Find every line below with the string "down" and pick it out.

## [TASK INPUT]
════════

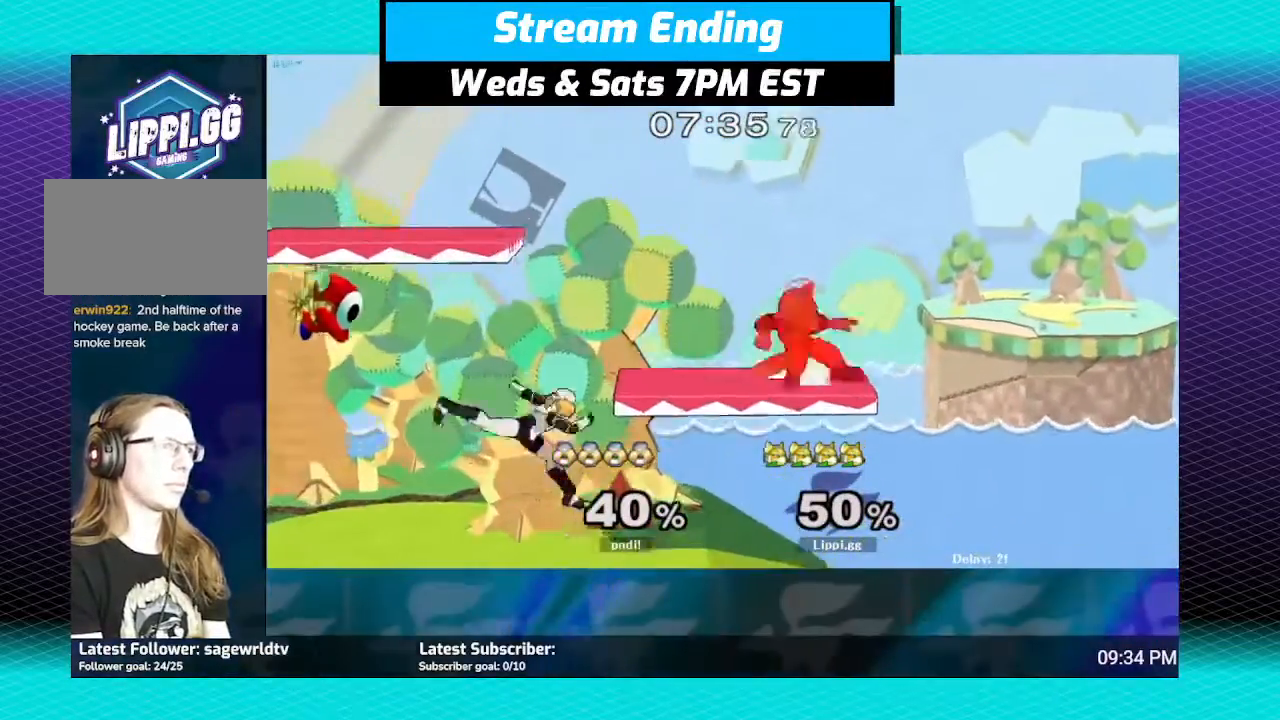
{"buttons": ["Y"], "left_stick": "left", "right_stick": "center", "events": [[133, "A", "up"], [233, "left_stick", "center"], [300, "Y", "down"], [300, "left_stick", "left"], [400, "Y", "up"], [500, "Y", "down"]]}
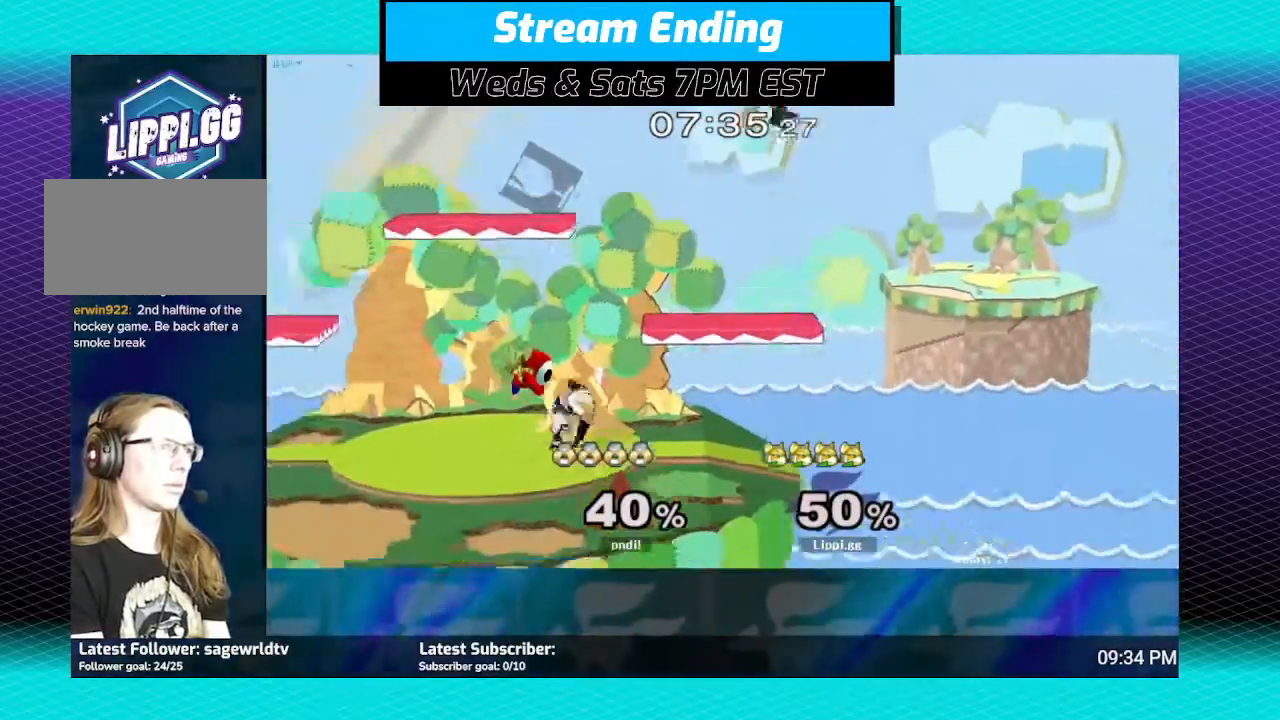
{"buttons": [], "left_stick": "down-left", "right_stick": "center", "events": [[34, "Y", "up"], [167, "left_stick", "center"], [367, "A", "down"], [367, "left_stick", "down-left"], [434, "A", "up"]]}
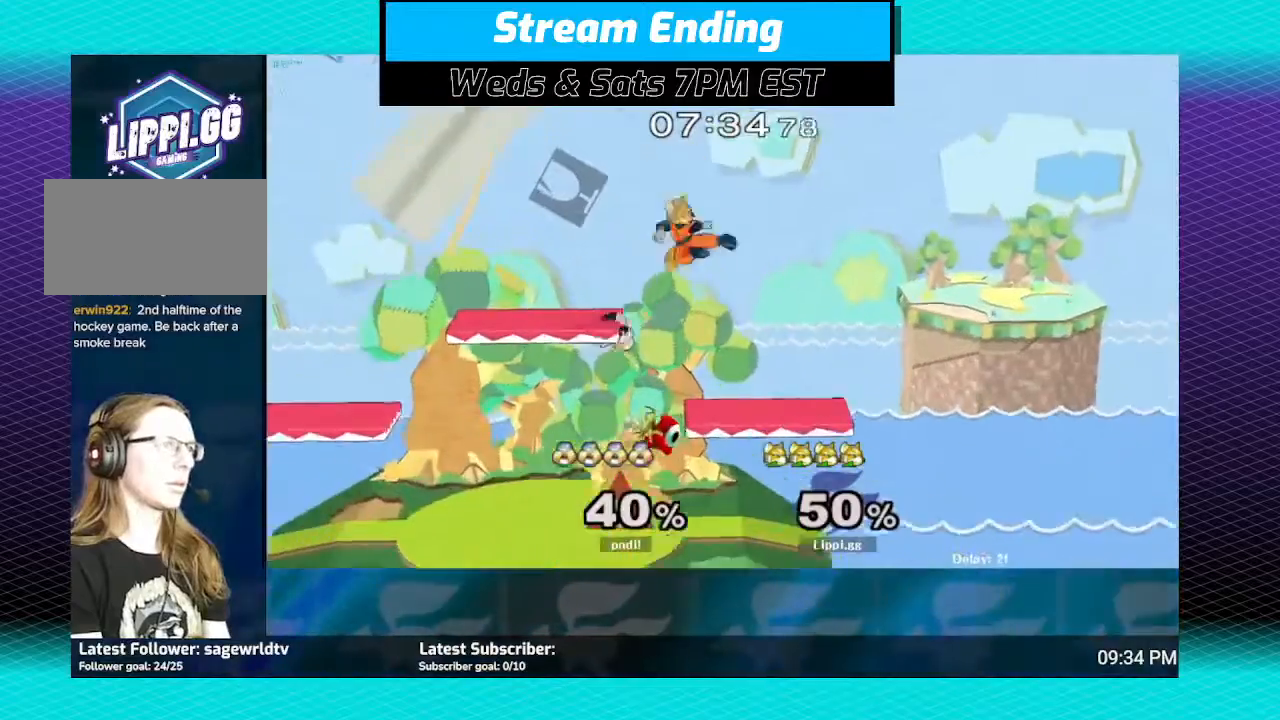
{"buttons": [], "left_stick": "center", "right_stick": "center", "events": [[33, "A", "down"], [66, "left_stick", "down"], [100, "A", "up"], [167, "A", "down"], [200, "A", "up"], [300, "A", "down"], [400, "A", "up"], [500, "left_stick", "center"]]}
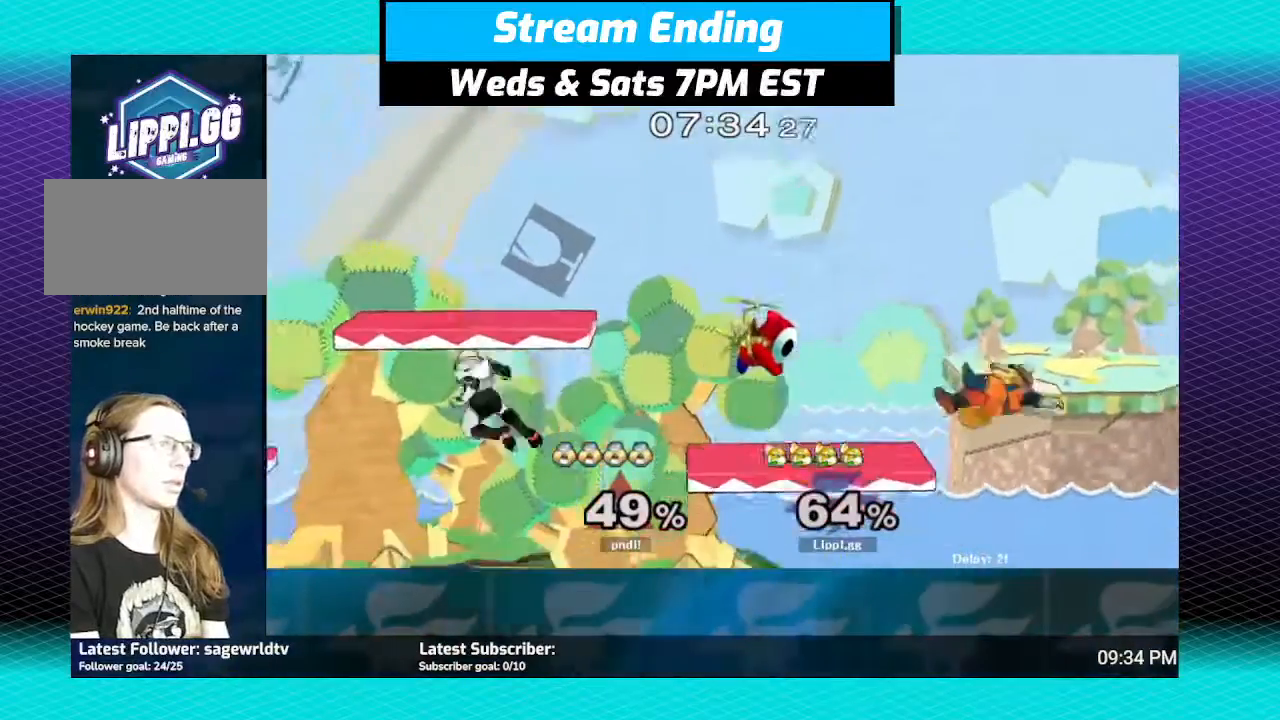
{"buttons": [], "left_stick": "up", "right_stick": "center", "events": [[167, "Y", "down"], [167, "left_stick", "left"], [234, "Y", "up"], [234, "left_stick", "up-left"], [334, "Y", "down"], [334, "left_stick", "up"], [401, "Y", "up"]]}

════════

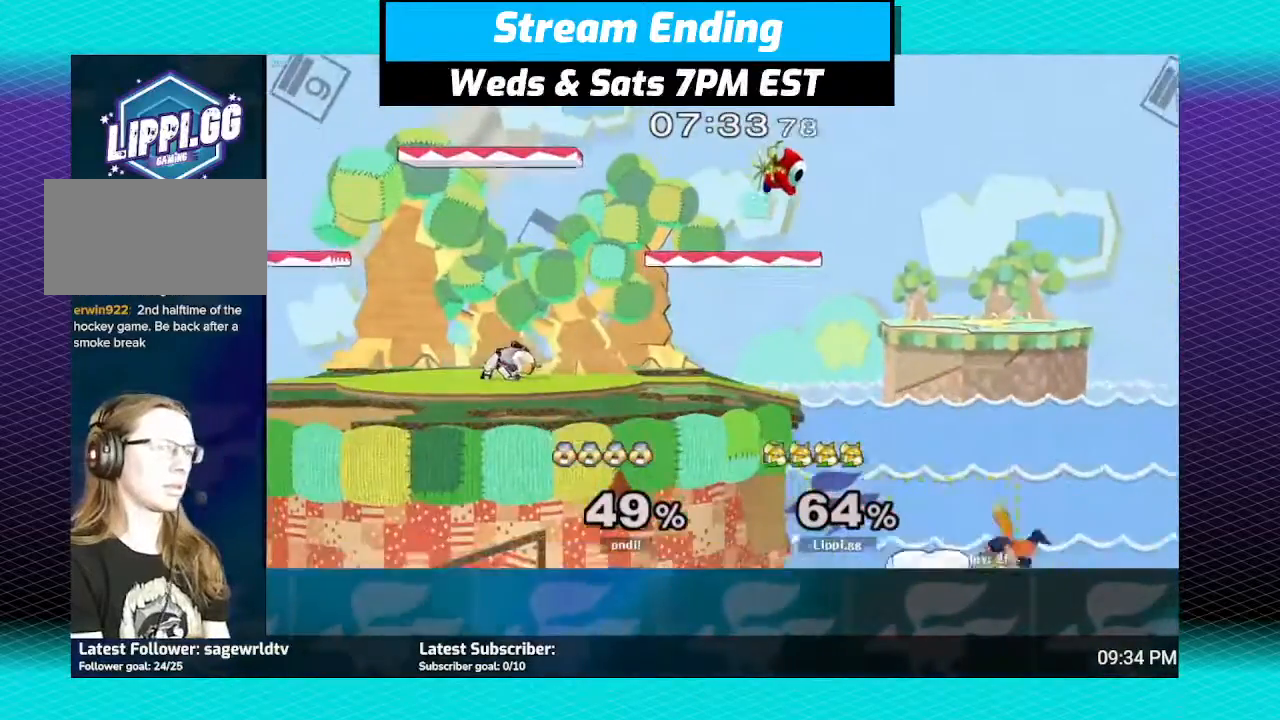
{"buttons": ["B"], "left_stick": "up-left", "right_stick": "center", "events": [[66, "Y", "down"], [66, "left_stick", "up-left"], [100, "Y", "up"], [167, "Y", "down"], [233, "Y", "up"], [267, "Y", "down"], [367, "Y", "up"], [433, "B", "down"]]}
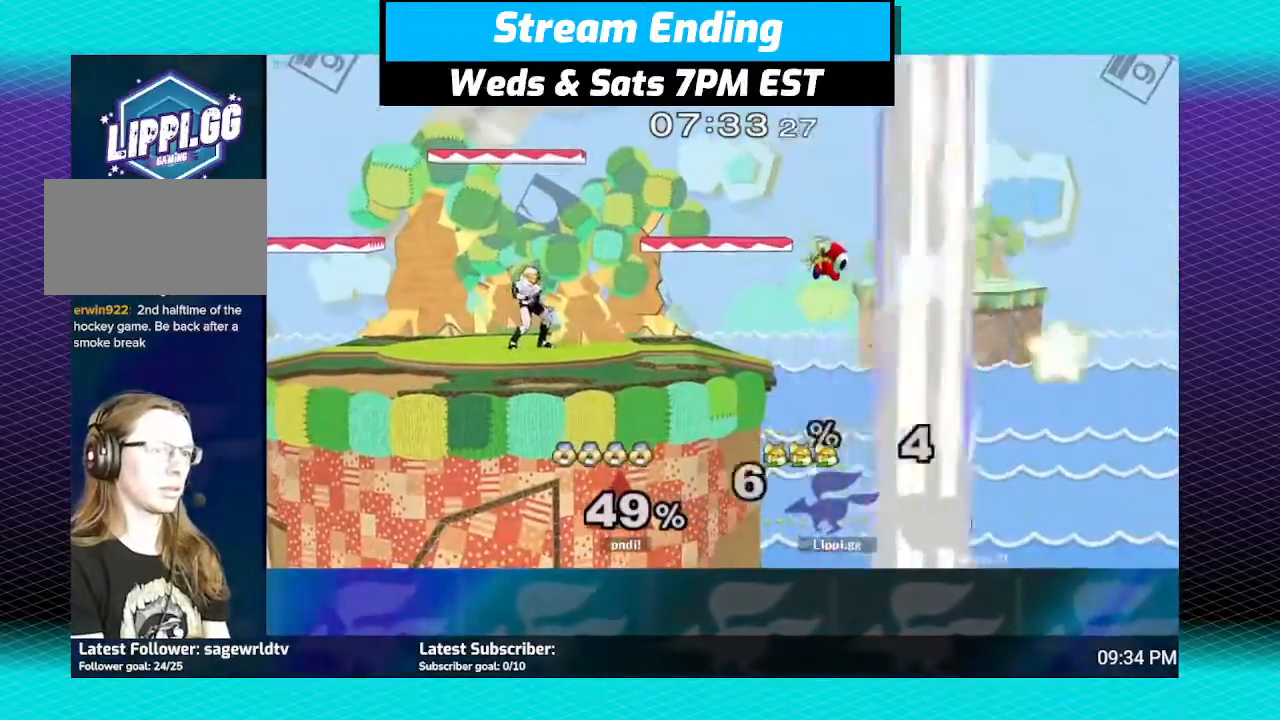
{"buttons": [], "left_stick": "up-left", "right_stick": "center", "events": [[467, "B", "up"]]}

════════

## [OUTPUT]
{"buttons": ["Y"], "left_stick": "left", "right_stick": "center", "events": [[133, "A", "up"], [233, "left_stick", "center"], [300, "Y", "down"], [300, "left_stick", "left"], [400, "Y", "up"], [500, "Y", "down"]]}
{"buttons": [], "left_stick": "down-left", "right_stick": "center", "events": [[34, "Y", "up"], [167, "left_stick", "center"], [367, "A", "down"], [367, "left_stick", "down-left"], [434, "A", "up"]]}
{"buttons": [], "left_stick": "center", "right_stick": "center", "events": [[33, "A", "down"], [66, "left_stick", "down"], [100, "A", "up"], [167, "A", "down"], [200, "A", "up"], [300, "A", "down"], [400, "A", "up"], [500, "left_stick", "center"]]}
{"buttons": [], "left_stick": "up", "right_stick": "center", "events": [[167, "Y", "down"], [167, "left_stick", "left"], [234, "Y", "up"], [234, "left_stick", "up-left"], [334, "Y", "down"], [334, "left_stick", "up"], [401, "Y", "up"]]}
{"buttons": ["B"], "left_stick": "up-left", "right_stick": "center", "events": [[66, "Y", "down"], [66, "left_stick", "up-left"], [100, "Y", "up"], [167, "Y", "down"], [233, "Y", "up"], [267, "Y", "down"], [367, "Y", "up"], [433, "B", "down"]]}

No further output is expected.